Problem to solve
What is needed is a verbatim copy of the data, minus the pictures.

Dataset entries
■ ■ ■ ■ ■ ■ ■
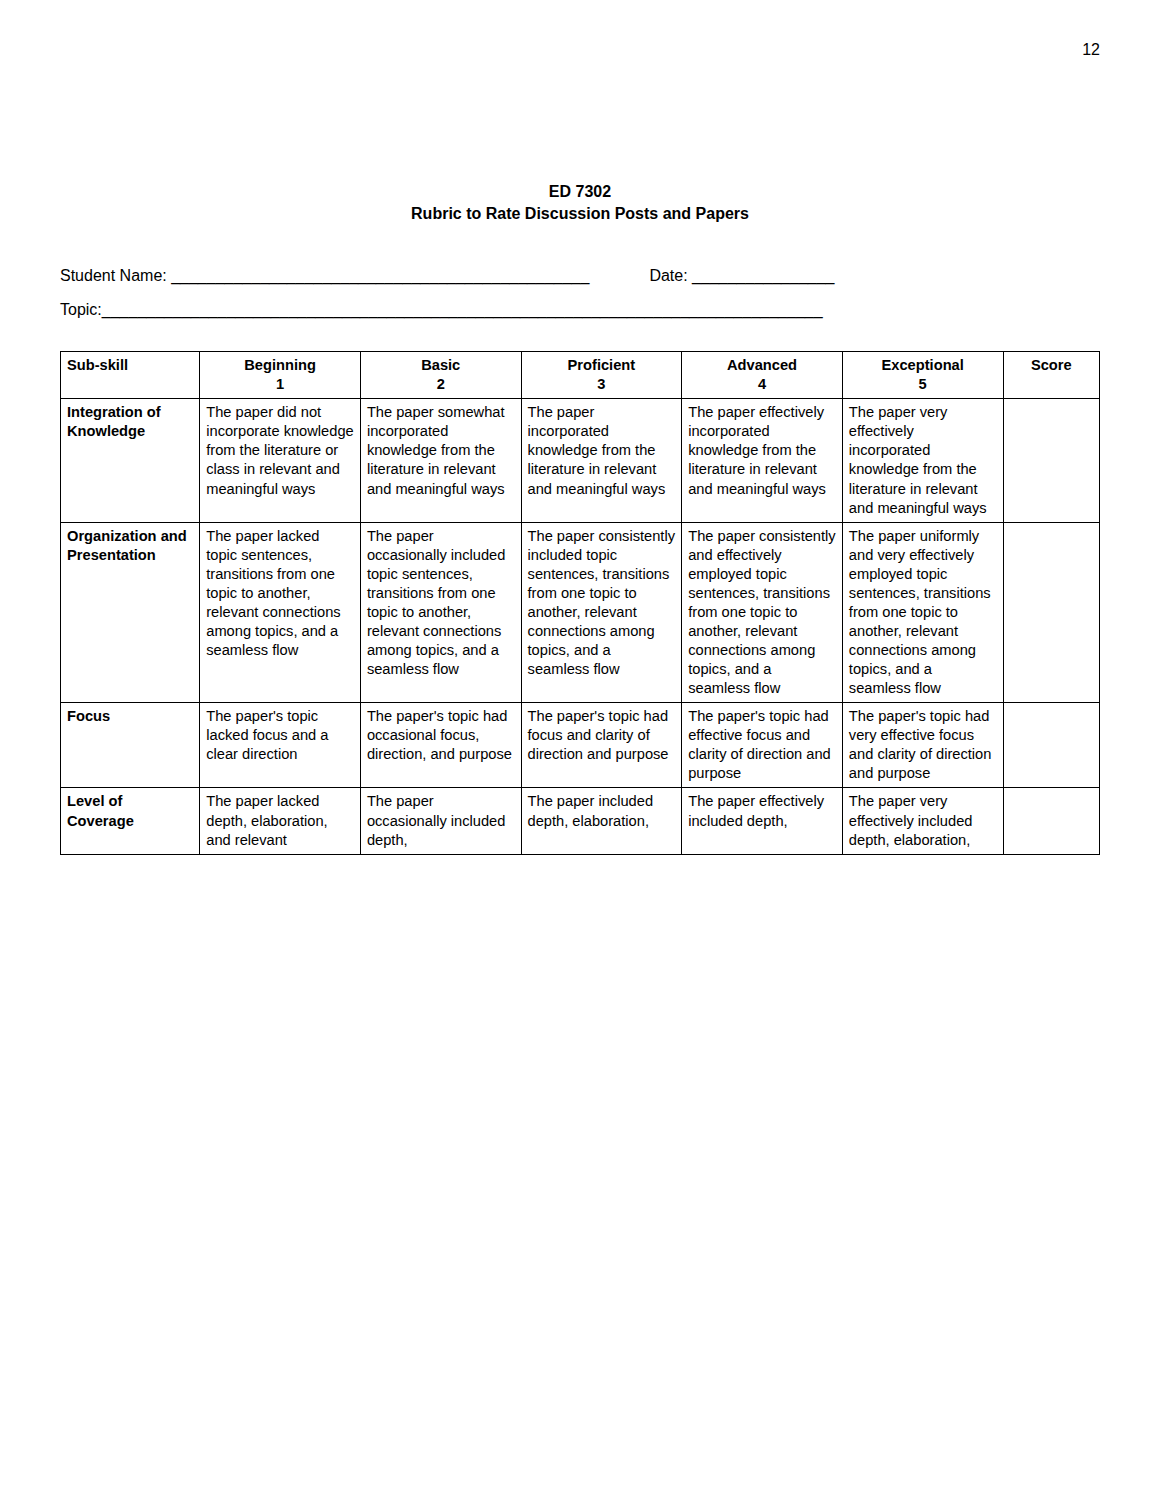12
ED 7302
Rubric to Rate Discussion Posts and Papers
Student Name: _______________________________________________ Date: ________________
Topic:_________________________________________________________________________________
| Sub-skill | Beginning 1 | Basic 2 | Proficient 3 | Advanced 4 | Exceptional 5 | Score |
| --- | --- | --- | --- | --- | --- | --- |
| Integration of Knowledge | The paper did not incorporate knowledge from the literature or class in relevant and meaningful ways | The paper somewhat incorporated knowledge from the literature in relevant and meaningful ways | The paper incorporated knowledge from the literature in relevant and meaningful ways | The paper effectively incorporated knowledge from the literature in relevant and meaningful ways | The paper very effectively incorporated knowledge from the literature in relevant and meaningful ways | |
| Organization and Presentation | The paper lacked topic sentences, transitions from one topic to another, relevant connections among topics, and a seamless flow | The paper occasionally included topic sentences, transitions from one topic to another, relevant connections among topics, and a seamless flow | The paper consistently included topic sentences, transitions from one topic to another, relevant connections among topics, and a seamless flow | The paper consistently and effectively employed topic sentences, transitions from one topic to another, relevant connections among topics, and a seamless flow | The paper uniformly and very effectively employed topic sentences, transitions from one topic to another, relevant connections among topics, and a seamless flow | |
| Focus | The paper's topic lacked focus and a clear direction | The paper's topic had occasional focus, direction, and purpose | The paper's topic had focus and clarity of direction and purpose | The paper's topic had effective focus and clarity of direction and purpose | The paper's topic had very effective focus and clarity of direction and purpose | |
| Level of Coverage | The paper lacked depth, elaboration, and relevant | The paper occasionally included depth, | The paper included depth, elaboration, | The paper effectively included depth, | The paper very effectively included depth, elaboration, | |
■ ■ ■ ■ ■ ■ ■
Answer
12
ED 7302
Rubric to Rate Discussion Posts and Papers
Student Name: _______________________________________________ Date: ________________
Topic:_________________________________________________________________________________
| Sub-skill | Beginning 1 | Basic 2 | Proficient 3 | Advanced 4 | Exceptional 5 | Score |
| --- | --- | --- | --- | --- | --- | --- |
| Integration of Knowledge | The paper did not incorporate knowledge from the literature or class in relevant and meaningful ways | The paper somewhat incorporated knowledge from the literature in relevant and meaningful ways | The paper incorporated knowledge from the literature in relevant and meaningful ways | The paper effectively incorporated knowledge from the literature in relevant and meaningful ways | The paper very effectively incorporated knowledge from the literature in relevant and meaningful ways | |
| Organization and Presentation | The paper lacked topic sentences, transitions from one topic to another, relevant connections among topics, and a seamless flow | The paper occasionally included topic sentences, transitions from one topic to another, relevant connections among topics, and a seamless flow | The paper consistently included topic sentences, transitions from one topic to another, relevant connections among topics, and a seamless flow | The paper consistently and effectively employed topic sentences, transitions from one topic to another, relevant connections among topics, and a seamless flow | The paper uniformly and very effectively employed topic sentences, transitions from one topic to another, relevant connections among topics, and a seamless flow | |
| Focus | The paper's topic lacked focus and a clear direction | The paper's topic had occasional focus, direction, and purpose | The paper's topic had focus and clarity of direction and purpose | The paper's topic had effective focus and clarity of direction and purpose | The paper's topic had very effective focus and clarity of direction and purpose | |
| Level of Coverage | The paper lacked depth, elaboration, and relevant | The paper occasionally included depth, | The paper included depth, elaboration, | The paper effectively included depth, | The paper very effectively included depth, elaboration, | |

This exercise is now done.